Cybertrust annonce les résultats de sa dernière étude menée auprès de 700 entreprises, étude visant à mesurer l´impact du ver Zotob sur les organisations à travers le monde. A la mi-Août 2005, Zotob a pris à contre-pied les systèmes fonctionnant sous Windows 2000, créant une interruption d´activité pour de nombreuses grandes entreprises du fait, soit de l´engorgement de leurs réseaux par le trafic généré par le ver, ou dans l´obligation de déployer des patchs en urgence.

« L´étude de Cybertrust sur le ver Zotob a permis de démontrer, qu´il a atteint un nombre plus restreint d´entreprises, en comparaison des précédentes attaques virales telles que SQL Slammer ou Sasser », explique Russ Cooper, Analyste Senior Sécurité chez Cybertrust. « La nature de ce ver et ses conséquences sur l´activité des entreprises viennent compléter les informations de Cybertrust qui montrent qu´aujourd´hui l´objectifs des hackers n´est plus l´arrêt massif de systèmes, mais plutôt des attaques plus fréquentes et plus ciblées, motivées par l´appât du gain financier ou le piratage d´informations. »

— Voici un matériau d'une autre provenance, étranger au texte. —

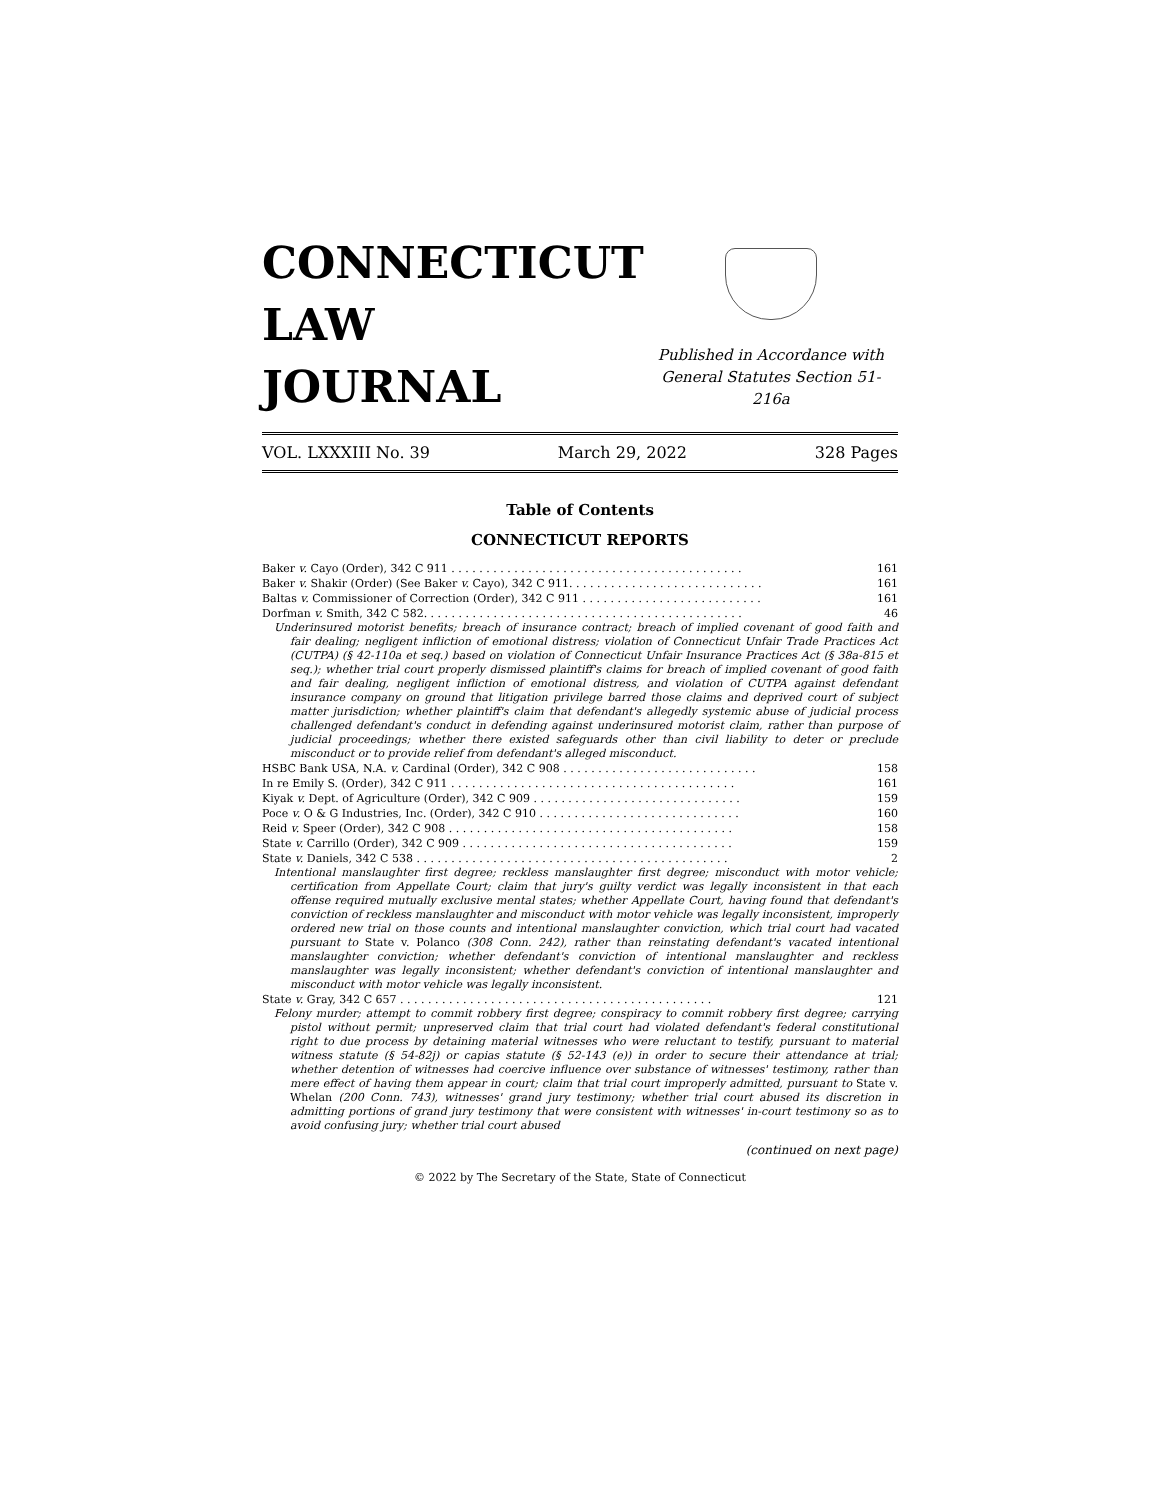CONNECTICUT
LAW
JOURNAL
Published in Accordance with
General Statutes Section 51-216a
VOL. LXXXIII No. 39 March 29, 2022 328 Pages
Table of Contents
CONNECTICUT REPORTS
Baker v. Cayo (Order), 342 C 911 . . . . . . . . . . . . . . . . . . . . . . . . . . . . . . . . . . . . . . . . . . 161
Baker v. Shakir (Order) (See Baker v. Cayo), 342 C 911. . . . . . . . . . . . . . . . . . . . . . . . . . . . 161
Baltas v. Commissioner of Correction (Order), 342 C 911 . . . . . . . . . . . . . . . . . . . . . . . . . . 161
Dorfman v. Smith, 342 C 582. . . . . . . . . . . . . . . . . . . . . . . . . . . . . . . . . . . . . . . . . . . . . . 46
Underinsured motorist benefits; breach of insurance contract; breach of implied covenant of good faith and fair dealing; negligent infliction of emotional distress; violation of Connecticut Unfair Trade Practices Act (CUTPA) (§ 42-110a et seq.) based on violation of Connecticut Unfair Insurance Practices Act (§ 38a-815 et seq.); whether trial court properly dismissed plaintiff's claims for breach of implied covenant of good faith and fair dealing, negligent infliction of emotional distress, and violation of CUTPA against defendant insurance company on ground that litigation privilege barred those claims and deprived court of subject matter jurisdiction; whether plaintiff's claim that defendant's allegedly systemic abuse of judicial process challenged defendant's conduct in defending against underinsured motorist claim, rather than purpose of judicial proceedings; whether there existed safeguards other than civil liability to deter or preclude misconduct or to provide relief from defendant's alleged misconduct.
HSBC Bank USA, N.A. v. Cardinal (Order), 342 C 908 . . . . . . . . . . . . . . . . . . . . . . . . . . . . 158
In re Emily S. (Order), 342 C 911 . . . . . . . . . . . . . . . . . . . . . . . . . . . . . . . . . . . . . . . . . 161
Kiyak v. Dept. of Agriculture (Order), 342 C 909 . . . . . . . . . . . . . . . . . . . . . . . . . . . . . . 159
Poce v. O & G Industries, Inc. (Order), 342 C 910 . . . . . . . . . . . . . . . . . . . . . . . . . . . . . 160
Reid v. Speer (Order), 342 C 908 . . . . . . . . . . . . . . . . . . . . . . . . . . . . . . . . . . . . . . . . . 158
State v. Carrillo (Order), 342 C 909 . . . . . . . . . . . . . . . . . . . . . . . . . . . . . . . . . . . . . . . 159
State v. Daniels, 342 C 538 . . . . . . . . . . . . . . . . . . . . . . . . . . . . . . . . . . . . . . . . . . . . . 2
Intentional manslaughter first degree; reckless manslaughter first degree; misconduct with motor vehicle; certification from Appellate Court; claim that jury's guilty verdict was legally inconsistent in that each offense required mutually exclusive mental states; whether Appellate Court, having found that defendant's conviction of reckless manslaughter and misconduct with motor vehicle was legally inconsistent, improperly ordered new trial on those counts and intentional manslaughter conviction, which trial court had vacated pursuant to State v. Polanco (308 Conn. 242), rather than reinstating defendant's vacated intentional manslaughter conviction; whether defendant's conviction of intentional manslaughter and reckless manslaughter was legally inconsistent; whether defendant's conviction of intentional manslaughter and misconduct with motor vehicle was legally inconsistent.
State v. Gray, 342 C 657 . . . . . . . . . . . . . . . . . . . . . . . . . . . . . . . . . . . . . . . . . . . . . 121
Felony murder; attempt to commit robbery first degree; conspiracy to commit robbery first degree; carrying pistol without permit; unpreserved claim that trial court had violated defendant's federal constitutional right to due process by detaining material witnesses who were reluctant to testify, pursuant to material witness statute (§ 54-82j) or capias statute (§ 52-143 (e)) in order to secure their attendance at trial; whether detention of witnesses had coercive influence over substance of witnesses' testimony, rather than mere effect of having them appear in court; claim that trial court improperly admitted, pursuant to State v. Whelan (200 Conn. 743), witnesses' grand jury testimony; whether trial court abused its discretion in admitting portions of grand jury testimony that were consistent with witnesses' in-court testimony so as to avoid confusing jury; whether trial court abused
(continued on next page)
© 2022 by The Secretary of the State, State of Connecticut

Environ 13% des entreprises qui ont répondu à l´étude, ont rapporté avoir subi des dommages légers inhérents à l´attaque de Zotob, comme une perte de temps, de ressources ou d´argent pour combattre ou se remettre de l´attaque. Près de 6% ont subi un impact moyen ou majeur impliquant des pertes d´au moins 10.000 dollars et touchant un point critique du système d´information (email, commerce, connection à Internet). En comparaison, l´impact moyen ou majeur de Nimda a été de 60% et celui de Blaster de 30%. Aucun client de Cybertrust n´a fait état d´un impact moyen ou majeur sur son entreprise lors de l´attaque de Zotob.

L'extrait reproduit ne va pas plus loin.